NVIDIA · mahikaw · May 22, 2026
@@ -30,7 +30,7 @@ Don't pre-OCR, don't pre-chunk, don't write Python wrappers — the CLI handles
 ## Query turn — the WHOLE workflow
 
 ```bash
-retriever query "<the user's question>" --top-k 10 --embed-model-name nvidia/llama-nemotron-embed-1b-v2 --rerank \
+retriever query "<the user's question>" --top-k 20 --embed-model-name nvidia/llama-nemotron-embed-1b-v2 --rerank \
   | tee /tmp/hits.json \
   | jq -r '.[] | "rank=\(.rank // 0) page=\(.page_number) pdf=\(.pdf_basename) type=\(.metadata.type // "?") text=\(.text[:200])"'
 ```
@@ -46,7 +46,7 @@ Each hit has: `text`, `pdf_basename`, `page_number` (int, **1-indexed**: the fir
 **Then write `./output.json` directly from $HITS:**
 
 - `final_answer`: synthesize from the top hits' `text`. Include the exact number / name / date / row / column the question asks for, plus the source PDF and 0-indexed page. One paragraph. No restating the question, no hedging caveats. If the chunks talk *around* the fact but don't state it, run ONE `retriever pdf stage page-elements ./pdfs --method pdfium --json-output-dir /tmp/pdf_text --compact-json` and read `/tmp/pdf_text/<top_pdf>.pdf.pdf_extraction.json` for the rank-1 page (or rank-2 if rank-1 is metadata) — that almost always surfaces the exact figure. Then synthesize. **If after both calls the asked-for fact still isn't in the evidence, write `final_answer` that says so explicitly** — e.g. "The retrieved pages do not state [X] for [entity]; the closest content is [Y]." Do NOT invent, extrapolate, or generate plausible-sounding content from adjacent material. A confidently-wrong answer scores worse than an honest "not in the retrieved pages".
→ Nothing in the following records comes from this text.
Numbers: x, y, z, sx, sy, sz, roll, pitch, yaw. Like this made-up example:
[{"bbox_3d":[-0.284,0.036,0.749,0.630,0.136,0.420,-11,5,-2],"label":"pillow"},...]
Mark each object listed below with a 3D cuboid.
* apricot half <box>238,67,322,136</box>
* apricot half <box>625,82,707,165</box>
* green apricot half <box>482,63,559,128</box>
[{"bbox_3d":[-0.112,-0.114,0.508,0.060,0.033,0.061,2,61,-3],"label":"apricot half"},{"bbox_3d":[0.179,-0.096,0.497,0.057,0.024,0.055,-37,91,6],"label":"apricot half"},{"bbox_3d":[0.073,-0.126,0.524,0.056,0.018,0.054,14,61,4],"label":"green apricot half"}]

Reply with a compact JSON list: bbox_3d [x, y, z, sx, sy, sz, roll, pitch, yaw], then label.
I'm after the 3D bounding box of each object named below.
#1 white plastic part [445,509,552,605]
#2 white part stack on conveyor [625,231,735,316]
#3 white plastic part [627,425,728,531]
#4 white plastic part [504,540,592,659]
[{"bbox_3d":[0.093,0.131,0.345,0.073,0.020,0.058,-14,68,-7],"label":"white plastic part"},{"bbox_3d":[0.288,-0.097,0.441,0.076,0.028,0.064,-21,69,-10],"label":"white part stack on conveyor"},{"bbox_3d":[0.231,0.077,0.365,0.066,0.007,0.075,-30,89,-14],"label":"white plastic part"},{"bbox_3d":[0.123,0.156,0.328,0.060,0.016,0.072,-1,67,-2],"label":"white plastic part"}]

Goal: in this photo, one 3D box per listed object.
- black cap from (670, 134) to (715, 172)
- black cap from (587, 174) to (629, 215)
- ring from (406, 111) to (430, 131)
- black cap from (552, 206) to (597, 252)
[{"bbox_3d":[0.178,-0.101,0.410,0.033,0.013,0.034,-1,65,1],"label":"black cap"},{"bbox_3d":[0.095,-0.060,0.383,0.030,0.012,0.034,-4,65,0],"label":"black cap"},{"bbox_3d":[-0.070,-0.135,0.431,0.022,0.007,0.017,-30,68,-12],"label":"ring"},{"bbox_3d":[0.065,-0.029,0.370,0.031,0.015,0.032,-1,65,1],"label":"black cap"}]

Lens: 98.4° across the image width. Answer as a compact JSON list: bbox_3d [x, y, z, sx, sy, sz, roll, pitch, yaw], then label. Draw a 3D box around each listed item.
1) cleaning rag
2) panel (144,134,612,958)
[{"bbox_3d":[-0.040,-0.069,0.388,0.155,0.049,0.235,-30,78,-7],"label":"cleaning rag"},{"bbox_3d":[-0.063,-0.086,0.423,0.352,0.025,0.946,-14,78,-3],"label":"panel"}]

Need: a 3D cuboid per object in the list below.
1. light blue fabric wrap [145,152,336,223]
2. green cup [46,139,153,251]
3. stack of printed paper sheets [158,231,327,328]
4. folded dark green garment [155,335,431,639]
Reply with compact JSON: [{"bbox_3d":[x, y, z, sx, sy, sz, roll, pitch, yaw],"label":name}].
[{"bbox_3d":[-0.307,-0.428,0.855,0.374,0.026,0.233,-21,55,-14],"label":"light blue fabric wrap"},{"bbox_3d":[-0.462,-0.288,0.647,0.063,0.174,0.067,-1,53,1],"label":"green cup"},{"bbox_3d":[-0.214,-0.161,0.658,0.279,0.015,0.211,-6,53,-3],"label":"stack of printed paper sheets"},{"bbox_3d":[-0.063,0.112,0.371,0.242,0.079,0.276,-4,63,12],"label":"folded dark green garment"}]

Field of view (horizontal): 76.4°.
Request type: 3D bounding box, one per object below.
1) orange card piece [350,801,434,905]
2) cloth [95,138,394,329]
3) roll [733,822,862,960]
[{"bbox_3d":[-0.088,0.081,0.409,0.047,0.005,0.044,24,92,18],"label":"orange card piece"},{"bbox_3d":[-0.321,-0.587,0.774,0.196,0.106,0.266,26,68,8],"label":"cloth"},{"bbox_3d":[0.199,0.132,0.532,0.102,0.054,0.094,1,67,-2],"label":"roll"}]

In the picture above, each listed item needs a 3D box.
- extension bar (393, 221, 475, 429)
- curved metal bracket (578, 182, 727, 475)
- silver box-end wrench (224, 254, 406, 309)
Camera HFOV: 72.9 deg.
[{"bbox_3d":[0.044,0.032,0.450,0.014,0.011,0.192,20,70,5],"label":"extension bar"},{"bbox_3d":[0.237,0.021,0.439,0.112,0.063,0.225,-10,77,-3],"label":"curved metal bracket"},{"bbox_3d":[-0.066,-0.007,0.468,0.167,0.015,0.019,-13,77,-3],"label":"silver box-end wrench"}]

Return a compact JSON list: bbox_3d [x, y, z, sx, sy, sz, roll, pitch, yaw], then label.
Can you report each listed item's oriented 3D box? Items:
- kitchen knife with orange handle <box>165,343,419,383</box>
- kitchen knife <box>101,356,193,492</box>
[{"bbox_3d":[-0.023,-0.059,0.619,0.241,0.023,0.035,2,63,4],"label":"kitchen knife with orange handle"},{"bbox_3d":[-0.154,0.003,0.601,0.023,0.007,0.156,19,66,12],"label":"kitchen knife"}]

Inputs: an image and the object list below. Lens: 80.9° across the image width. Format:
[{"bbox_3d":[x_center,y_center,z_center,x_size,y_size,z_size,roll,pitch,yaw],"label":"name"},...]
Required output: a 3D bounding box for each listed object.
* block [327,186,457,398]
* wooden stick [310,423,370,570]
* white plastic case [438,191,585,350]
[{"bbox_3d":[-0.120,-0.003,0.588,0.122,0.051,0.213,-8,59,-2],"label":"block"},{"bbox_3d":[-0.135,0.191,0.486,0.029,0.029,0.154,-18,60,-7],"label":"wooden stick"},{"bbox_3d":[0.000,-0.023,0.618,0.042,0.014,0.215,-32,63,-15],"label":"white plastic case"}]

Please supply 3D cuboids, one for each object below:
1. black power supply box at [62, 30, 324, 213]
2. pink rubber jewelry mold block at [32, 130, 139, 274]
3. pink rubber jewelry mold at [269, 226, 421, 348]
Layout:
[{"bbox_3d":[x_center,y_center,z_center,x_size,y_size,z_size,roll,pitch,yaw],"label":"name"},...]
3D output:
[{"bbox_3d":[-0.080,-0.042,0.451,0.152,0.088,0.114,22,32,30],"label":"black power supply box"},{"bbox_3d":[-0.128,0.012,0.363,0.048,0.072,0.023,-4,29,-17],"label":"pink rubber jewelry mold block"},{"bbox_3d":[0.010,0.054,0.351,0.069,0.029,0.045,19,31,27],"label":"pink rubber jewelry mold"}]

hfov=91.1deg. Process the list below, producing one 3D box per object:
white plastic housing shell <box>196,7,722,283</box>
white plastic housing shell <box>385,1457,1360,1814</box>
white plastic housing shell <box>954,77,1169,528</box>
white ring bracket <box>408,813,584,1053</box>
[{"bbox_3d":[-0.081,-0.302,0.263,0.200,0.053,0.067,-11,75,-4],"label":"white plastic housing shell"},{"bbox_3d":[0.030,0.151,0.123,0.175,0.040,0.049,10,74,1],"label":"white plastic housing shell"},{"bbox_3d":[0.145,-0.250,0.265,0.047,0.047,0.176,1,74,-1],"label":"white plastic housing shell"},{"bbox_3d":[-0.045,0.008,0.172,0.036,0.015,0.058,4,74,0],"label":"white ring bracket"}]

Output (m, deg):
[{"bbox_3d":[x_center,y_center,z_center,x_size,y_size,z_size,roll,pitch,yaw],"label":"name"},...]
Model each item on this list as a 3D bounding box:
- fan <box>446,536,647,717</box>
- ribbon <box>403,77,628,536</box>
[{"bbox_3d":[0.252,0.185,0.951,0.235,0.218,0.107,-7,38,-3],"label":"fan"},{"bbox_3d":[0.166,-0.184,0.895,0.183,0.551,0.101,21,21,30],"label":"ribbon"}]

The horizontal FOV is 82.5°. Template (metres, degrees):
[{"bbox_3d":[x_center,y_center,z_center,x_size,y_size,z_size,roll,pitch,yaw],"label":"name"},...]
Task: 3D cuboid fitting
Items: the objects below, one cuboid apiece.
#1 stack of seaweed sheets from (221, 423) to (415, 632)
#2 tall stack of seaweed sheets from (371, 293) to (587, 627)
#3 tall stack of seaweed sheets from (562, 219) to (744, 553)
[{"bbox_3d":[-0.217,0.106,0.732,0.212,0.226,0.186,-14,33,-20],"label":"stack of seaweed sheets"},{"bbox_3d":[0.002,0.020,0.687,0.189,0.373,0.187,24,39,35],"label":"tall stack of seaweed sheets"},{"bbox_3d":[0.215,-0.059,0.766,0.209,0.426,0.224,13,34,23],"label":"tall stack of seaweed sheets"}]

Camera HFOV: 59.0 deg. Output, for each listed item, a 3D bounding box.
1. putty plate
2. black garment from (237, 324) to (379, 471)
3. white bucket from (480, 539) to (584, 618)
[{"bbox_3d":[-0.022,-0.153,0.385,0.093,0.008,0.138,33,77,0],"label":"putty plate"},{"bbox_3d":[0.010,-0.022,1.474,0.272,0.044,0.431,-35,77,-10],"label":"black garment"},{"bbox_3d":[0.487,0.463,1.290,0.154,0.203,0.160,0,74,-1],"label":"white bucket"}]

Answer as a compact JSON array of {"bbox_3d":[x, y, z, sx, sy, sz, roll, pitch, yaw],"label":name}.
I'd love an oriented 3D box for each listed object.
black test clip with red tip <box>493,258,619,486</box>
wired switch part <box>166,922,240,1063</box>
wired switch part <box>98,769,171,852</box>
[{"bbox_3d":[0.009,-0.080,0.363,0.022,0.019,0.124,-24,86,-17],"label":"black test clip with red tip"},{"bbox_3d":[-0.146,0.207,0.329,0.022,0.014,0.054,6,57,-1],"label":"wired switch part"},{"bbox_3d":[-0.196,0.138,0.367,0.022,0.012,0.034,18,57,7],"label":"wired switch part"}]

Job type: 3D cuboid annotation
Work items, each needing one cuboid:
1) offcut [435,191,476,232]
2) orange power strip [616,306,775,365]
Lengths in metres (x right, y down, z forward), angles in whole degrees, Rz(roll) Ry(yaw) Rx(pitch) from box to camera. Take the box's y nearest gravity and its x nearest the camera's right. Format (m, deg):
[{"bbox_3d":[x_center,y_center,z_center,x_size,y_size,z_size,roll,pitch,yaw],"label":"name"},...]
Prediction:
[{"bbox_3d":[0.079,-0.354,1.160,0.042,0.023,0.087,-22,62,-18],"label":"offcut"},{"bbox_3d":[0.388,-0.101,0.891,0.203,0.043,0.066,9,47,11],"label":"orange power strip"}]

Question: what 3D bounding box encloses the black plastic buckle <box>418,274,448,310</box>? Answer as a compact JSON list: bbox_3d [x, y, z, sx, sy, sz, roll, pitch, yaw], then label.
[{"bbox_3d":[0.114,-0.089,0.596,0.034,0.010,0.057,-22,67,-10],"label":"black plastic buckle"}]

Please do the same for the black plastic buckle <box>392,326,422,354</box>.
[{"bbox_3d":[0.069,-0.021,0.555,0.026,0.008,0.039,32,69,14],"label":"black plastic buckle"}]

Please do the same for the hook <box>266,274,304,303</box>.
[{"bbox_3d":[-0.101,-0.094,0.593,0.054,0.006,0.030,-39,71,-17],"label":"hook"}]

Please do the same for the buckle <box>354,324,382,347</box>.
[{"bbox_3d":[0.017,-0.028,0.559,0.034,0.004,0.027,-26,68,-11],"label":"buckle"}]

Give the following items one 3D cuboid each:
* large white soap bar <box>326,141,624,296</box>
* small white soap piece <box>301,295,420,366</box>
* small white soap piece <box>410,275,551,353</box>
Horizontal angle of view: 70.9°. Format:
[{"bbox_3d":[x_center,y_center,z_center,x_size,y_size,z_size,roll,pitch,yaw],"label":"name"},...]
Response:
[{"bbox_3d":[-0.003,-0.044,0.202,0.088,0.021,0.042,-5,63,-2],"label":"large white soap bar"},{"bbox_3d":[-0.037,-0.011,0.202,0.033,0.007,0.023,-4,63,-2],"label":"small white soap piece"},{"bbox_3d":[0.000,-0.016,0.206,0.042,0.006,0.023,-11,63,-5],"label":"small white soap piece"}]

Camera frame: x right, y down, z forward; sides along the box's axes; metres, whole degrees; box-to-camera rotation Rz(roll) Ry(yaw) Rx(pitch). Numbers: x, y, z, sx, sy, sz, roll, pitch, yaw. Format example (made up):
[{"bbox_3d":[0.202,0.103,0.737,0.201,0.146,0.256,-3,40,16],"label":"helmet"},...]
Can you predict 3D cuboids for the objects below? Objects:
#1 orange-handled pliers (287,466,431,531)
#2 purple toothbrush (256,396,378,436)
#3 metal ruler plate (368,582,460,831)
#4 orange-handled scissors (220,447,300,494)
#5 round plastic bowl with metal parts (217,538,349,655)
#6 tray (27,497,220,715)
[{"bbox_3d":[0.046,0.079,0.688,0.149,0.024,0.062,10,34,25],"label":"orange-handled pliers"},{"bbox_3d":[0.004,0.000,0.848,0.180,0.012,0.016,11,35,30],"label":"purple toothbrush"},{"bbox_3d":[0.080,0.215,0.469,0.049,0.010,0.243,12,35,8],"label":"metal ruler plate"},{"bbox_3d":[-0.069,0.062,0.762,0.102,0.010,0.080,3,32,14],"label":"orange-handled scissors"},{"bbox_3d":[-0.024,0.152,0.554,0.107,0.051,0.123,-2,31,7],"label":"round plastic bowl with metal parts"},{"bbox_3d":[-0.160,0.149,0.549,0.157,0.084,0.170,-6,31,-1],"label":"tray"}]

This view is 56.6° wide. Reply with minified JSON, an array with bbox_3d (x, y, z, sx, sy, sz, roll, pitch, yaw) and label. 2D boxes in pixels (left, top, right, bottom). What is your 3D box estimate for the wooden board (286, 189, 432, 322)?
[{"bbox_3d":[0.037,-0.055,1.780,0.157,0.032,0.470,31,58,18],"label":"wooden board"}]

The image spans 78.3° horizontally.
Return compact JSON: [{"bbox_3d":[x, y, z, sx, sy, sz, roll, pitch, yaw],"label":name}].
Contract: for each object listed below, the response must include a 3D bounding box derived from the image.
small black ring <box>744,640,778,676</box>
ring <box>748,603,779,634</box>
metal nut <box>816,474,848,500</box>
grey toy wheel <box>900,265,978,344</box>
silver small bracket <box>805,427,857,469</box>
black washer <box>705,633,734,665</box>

-- `ranked_retrieved`: one entry per hit in the order `retriever query` returned: `{"doc_id": "<pdf_basename without .pdf>", "page_number": <int>, "rank": <i+1>}`. Up to 10. Duplicate `(doc, page)` is fine. **Indexing:** the retriever's `page_number` is 1-indexed. If the task's output schema says 0-indexed (e.g. "first page is page 0"), emit `hit.page_number - 1`; if the task says 1-indexed or doesn't specify, emit `hit.page_number` as-is.
+- `ranked_retrieved`: emit **up to 10 entries** `{"doc_id": "<pdf_basename without .pdf>", "page_number": <int>, "rank": <r>}` chosen from the reranked pool. `--top-k 20 --rerank` returns 20 reranked candidates (rerank's `refine_factor=4` means retriever pulled 80 candidates internally then the cross-encoder reranked them); the wider pool exists so you can surface 10 distinct pages even when multimodal indexes produce text + table + chart chunks on the same page. **Rule (deterministic):** walk the 20 reranked hits in order and emit each hit whose `(doc_id, page_number)` you have not emitted yet, with `rank` = 1, 2, 3, ... in emit order. Stop at 10 distinct pairs. Only if the full 20-candidate pool runs out before you reach 10 may you fall back to emitting a duplicate — and only enough to fill the remaining slots. **Indexing:** the retriever's `page_number` is 1-indexed. If the task's output schema says 0-indexed (e.g. "first page is page 0"), emit `hit.page_number - 1`; if the task says 1-indexed or doesn't specify, emit `hit.page_number` as-is.
 
 **Before writing `final_answer`, re-read the question.** If it lists multiple entities, years, or categories, your answer must address each one explicitly — even if for some of them the chunks say "not provided" or contain no data. Missing entities lose more judge points than imprecise numbers.